■ Text shown

....

An introverted call to action: Susan Cain at TED2012

This has always been one of my favorite talks. Both empowering and insightful, it’s all about having faith in the introvert.

As a self-identified introvert myself (and being quite proud of it), I’ve always prided myself on my ability to see and think about the things people rarely discuss–the deeper, more meaningful and valuable things in life. When all our lives become a distraction, the quietude within your heart allows you to know yourself better to better behave in the real world.

As Susan Cain had spoken about the ability for introverts and extroverts to find what stimulates them and to use that to the best of their abilities, I’ve always had faith in my creativity–word, music, mind, conversation–and it allows us to become better citizens and individuals on this planet. Creative energy and power is a wonderful thing. Harness it and open your suitcase. But remember to heed to the individuals around you and harness it for good–not gratification.

....

■ Challenges
1. In the post about Susan Cain's talk, what does the writer call creative energy and power?
2. Copy word for word the stretch of the post about Susan Cain's talk from "As a self-identified" through "the real world.".

(Dataset entries)

....

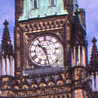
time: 10:28
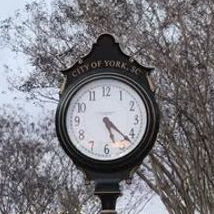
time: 5:22
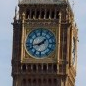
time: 1:42
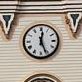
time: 12:26
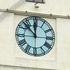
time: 11:52
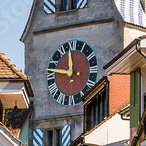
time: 11:46
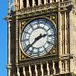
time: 2:38
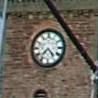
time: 7:23
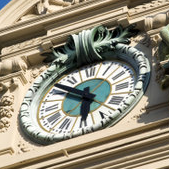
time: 5:51
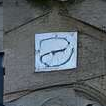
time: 2:42
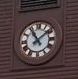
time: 11:08
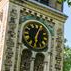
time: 6:03
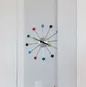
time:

....

■ Responses per task
1. A wonderful thing.

2.
As a self-identified introvert myself (and being quite proud of it), I’ve always prided myself on my ability to see and think about the things people rarely discuss–the deeper, more meaningful and valuable things in life. When all our lives become a distraction, the quietude within your heart allows you to know yourself better to better behave in the real world.